RECORD SET: Begin

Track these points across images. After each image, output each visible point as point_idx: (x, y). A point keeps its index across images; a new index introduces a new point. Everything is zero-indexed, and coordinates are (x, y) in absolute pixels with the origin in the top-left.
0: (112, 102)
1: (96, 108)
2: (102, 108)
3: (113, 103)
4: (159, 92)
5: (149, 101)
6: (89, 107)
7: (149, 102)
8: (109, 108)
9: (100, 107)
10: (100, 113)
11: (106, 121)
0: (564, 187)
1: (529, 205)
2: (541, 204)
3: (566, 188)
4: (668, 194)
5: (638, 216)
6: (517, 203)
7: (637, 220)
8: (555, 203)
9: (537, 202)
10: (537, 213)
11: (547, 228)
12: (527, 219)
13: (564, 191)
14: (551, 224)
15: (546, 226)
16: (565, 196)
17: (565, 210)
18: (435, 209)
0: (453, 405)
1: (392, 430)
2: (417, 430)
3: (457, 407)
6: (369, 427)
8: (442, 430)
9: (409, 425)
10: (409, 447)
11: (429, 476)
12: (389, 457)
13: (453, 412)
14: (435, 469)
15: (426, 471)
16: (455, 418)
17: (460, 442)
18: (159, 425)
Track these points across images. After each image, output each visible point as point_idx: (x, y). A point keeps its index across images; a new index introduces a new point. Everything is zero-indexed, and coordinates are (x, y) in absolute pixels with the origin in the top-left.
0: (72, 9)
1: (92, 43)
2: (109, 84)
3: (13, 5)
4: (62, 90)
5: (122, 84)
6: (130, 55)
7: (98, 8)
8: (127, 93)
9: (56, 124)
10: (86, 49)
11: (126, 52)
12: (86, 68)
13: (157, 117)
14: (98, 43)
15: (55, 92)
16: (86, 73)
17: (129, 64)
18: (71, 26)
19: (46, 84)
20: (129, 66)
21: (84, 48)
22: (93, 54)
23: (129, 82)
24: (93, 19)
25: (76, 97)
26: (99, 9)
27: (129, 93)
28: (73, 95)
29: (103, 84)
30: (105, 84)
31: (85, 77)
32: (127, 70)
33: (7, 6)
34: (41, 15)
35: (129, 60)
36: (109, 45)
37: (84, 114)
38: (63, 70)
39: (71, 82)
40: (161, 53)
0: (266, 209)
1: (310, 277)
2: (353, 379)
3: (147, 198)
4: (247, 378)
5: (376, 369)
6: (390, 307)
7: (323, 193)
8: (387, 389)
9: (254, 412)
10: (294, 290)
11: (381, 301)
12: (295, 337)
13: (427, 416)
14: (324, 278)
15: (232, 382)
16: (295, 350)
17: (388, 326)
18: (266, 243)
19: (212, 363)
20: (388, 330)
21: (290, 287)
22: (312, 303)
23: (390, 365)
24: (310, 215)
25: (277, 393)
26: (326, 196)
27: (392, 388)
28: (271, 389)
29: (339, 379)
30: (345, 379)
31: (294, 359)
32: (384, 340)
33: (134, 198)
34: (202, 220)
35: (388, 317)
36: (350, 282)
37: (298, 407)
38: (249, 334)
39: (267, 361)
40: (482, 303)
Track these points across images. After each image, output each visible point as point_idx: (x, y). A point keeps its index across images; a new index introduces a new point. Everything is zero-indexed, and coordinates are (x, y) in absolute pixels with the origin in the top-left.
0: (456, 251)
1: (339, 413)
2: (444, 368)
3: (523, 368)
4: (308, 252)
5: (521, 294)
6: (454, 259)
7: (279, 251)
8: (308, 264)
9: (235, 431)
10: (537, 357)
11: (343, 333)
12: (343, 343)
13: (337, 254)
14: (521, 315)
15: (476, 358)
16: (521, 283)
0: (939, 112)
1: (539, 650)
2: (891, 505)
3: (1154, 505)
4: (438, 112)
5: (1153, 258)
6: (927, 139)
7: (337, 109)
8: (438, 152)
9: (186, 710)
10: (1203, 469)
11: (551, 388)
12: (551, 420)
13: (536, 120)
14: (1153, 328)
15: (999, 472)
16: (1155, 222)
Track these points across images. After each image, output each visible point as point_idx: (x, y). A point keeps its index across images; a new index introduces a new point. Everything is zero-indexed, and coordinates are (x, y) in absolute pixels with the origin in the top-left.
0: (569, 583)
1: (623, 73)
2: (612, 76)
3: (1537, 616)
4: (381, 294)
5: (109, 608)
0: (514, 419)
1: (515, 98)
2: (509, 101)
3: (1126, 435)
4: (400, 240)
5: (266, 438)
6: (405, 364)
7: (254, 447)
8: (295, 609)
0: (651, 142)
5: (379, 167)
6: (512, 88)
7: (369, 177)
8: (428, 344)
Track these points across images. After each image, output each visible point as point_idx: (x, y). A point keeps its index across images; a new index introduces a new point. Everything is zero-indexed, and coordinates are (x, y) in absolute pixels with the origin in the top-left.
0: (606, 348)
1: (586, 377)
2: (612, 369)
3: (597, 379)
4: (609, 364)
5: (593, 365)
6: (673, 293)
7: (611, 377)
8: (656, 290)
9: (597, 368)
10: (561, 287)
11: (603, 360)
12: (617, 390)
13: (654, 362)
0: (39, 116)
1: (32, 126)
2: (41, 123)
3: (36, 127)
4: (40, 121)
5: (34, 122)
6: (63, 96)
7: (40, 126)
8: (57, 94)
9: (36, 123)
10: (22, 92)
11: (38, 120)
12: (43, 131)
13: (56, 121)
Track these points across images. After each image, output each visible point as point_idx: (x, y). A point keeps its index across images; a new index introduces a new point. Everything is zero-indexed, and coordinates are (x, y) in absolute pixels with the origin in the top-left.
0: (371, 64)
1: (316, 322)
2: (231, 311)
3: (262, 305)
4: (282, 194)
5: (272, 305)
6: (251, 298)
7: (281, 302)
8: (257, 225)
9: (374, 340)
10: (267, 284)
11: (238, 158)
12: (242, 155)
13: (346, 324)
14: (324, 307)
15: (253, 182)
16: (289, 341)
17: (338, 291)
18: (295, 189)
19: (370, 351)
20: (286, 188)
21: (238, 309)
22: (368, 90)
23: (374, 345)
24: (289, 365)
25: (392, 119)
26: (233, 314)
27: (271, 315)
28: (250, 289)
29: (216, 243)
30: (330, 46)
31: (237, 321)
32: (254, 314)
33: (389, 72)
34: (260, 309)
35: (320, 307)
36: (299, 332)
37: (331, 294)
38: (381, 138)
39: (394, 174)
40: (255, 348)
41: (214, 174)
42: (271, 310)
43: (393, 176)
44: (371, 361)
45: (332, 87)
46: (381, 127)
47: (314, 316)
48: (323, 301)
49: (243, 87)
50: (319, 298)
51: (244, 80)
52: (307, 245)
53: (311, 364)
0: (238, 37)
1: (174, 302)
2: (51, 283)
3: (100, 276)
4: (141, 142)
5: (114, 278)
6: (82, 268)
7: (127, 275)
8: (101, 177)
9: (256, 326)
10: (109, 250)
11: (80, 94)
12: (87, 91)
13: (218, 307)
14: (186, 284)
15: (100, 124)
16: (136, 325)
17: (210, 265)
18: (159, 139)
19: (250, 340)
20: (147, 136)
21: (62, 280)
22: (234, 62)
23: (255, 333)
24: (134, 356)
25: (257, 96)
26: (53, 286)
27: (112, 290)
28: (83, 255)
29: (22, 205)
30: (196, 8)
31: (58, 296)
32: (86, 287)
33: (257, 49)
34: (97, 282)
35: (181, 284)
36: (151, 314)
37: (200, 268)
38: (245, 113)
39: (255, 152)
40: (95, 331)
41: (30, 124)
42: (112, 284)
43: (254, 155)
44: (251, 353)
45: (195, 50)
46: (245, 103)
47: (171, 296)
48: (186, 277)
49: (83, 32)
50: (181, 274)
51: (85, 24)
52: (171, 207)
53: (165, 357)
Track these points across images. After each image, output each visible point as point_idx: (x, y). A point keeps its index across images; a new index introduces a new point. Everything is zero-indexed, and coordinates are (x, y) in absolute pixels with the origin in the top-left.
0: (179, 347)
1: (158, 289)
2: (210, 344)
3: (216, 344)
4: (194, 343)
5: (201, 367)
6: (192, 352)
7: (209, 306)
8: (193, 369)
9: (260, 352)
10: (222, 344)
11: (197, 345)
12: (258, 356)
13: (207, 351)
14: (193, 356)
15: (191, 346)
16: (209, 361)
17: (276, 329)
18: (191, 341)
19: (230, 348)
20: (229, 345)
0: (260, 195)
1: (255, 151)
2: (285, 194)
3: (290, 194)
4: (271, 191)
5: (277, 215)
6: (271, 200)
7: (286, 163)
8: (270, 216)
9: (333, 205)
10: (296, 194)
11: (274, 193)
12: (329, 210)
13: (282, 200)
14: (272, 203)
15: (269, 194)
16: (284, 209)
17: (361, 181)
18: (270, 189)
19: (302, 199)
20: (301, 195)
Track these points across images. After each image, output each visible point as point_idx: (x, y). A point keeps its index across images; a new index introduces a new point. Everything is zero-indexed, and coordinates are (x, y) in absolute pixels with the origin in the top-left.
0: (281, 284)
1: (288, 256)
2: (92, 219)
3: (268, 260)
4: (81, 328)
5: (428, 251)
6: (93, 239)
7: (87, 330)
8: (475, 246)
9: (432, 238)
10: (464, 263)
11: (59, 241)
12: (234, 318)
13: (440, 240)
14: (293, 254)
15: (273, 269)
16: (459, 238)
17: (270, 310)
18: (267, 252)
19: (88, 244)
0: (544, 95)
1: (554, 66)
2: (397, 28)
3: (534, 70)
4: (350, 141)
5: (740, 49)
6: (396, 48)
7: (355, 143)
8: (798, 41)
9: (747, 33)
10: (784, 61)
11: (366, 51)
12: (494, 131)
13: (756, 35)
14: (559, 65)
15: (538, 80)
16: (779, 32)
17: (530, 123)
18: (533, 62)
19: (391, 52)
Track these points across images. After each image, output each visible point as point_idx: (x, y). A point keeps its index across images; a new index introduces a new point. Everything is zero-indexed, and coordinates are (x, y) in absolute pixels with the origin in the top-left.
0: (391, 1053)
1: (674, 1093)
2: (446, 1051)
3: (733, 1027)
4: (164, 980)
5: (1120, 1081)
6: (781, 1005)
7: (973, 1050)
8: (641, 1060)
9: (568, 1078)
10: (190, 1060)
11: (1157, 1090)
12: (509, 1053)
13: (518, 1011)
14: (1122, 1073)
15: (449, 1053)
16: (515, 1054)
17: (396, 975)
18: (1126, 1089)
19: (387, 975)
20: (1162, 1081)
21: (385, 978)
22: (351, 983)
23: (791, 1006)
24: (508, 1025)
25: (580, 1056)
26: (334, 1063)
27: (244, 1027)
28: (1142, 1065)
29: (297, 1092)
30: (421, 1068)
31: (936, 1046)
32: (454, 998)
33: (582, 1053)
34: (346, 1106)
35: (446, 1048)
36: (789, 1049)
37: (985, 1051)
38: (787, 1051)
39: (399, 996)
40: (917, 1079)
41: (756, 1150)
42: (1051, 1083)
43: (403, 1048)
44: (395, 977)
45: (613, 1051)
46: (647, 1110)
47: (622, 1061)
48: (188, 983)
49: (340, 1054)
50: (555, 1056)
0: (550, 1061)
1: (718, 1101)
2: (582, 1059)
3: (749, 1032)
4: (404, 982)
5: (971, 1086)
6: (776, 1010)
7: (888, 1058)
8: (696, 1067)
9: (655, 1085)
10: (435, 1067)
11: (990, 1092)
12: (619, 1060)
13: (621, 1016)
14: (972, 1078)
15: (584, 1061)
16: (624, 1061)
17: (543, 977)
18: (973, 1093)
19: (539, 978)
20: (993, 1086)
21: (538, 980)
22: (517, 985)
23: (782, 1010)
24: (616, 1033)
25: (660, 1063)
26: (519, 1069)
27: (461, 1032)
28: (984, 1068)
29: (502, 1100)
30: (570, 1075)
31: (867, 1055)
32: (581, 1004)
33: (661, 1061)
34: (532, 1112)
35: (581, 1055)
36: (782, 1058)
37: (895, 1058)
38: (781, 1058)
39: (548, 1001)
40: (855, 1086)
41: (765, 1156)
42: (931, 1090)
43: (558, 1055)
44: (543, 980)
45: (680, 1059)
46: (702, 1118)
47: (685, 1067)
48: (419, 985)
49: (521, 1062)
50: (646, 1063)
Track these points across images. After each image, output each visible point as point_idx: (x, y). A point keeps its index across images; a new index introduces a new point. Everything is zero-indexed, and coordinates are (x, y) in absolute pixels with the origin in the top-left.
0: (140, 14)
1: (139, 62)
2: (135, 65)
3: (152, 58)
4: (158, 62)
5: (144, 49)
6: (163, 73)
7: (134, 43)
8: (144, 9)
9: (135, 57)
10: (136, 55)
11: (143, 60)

RECORD SET: End

> [WHAT IS EXPECTED]:
In the entries above, find the line holding "35: (129, 60)" and the line holding "0: (456, 251)"; print both of them and every line between, exactly, and nothing else.

> [EXPECTED ANSWER]:
35: (129, 60)
36: (109, 45)
37: (84, 114)
38: (63, 70)
39: (71, 82)
40: (161, 53)
0: (266, 209)
1: (310, 277)
2: (353, 379)
3: (147, 198)
4: (247, 378)
5: (376, 369)
6: (390, 307)
7: (323, 193)
8: (387, 389)
9: (254, 412)
10: (294, 290)
11: (381, 301)
12: (295, 337)
13: (427, 416)
14: (324, 278)
15: (232, 382)
16: (295, 350)
17: (388, 326)
18: (266, 243)
19: (212, 363)
20: (388, 330)
21: (290, 287)
22: (312, 303)
23: (390, 365)
24: (310, 215)
25: (277, 393)
26: (326, 196)
27: (392, 388)
28: (271, 389)
29: (339, 379)
30: (345, 379)
31: (294, 359)
32: (384, 340)
33: (134, 198)
34: (202, 220)
35: (388, 317)
36: (350, 282)
37: (298, 407)
38: (249, 334)
39: (267, 361)
40: (482, 303)
Track these points across images. After each image, output each visible point as point_idx: (x, y). A point keeps its index across images; a new index introduces a new point. Everything is zero-indexed, and coordinates are (x, y) in absolute pixels with the origin in the top-left.
0: (456, 251)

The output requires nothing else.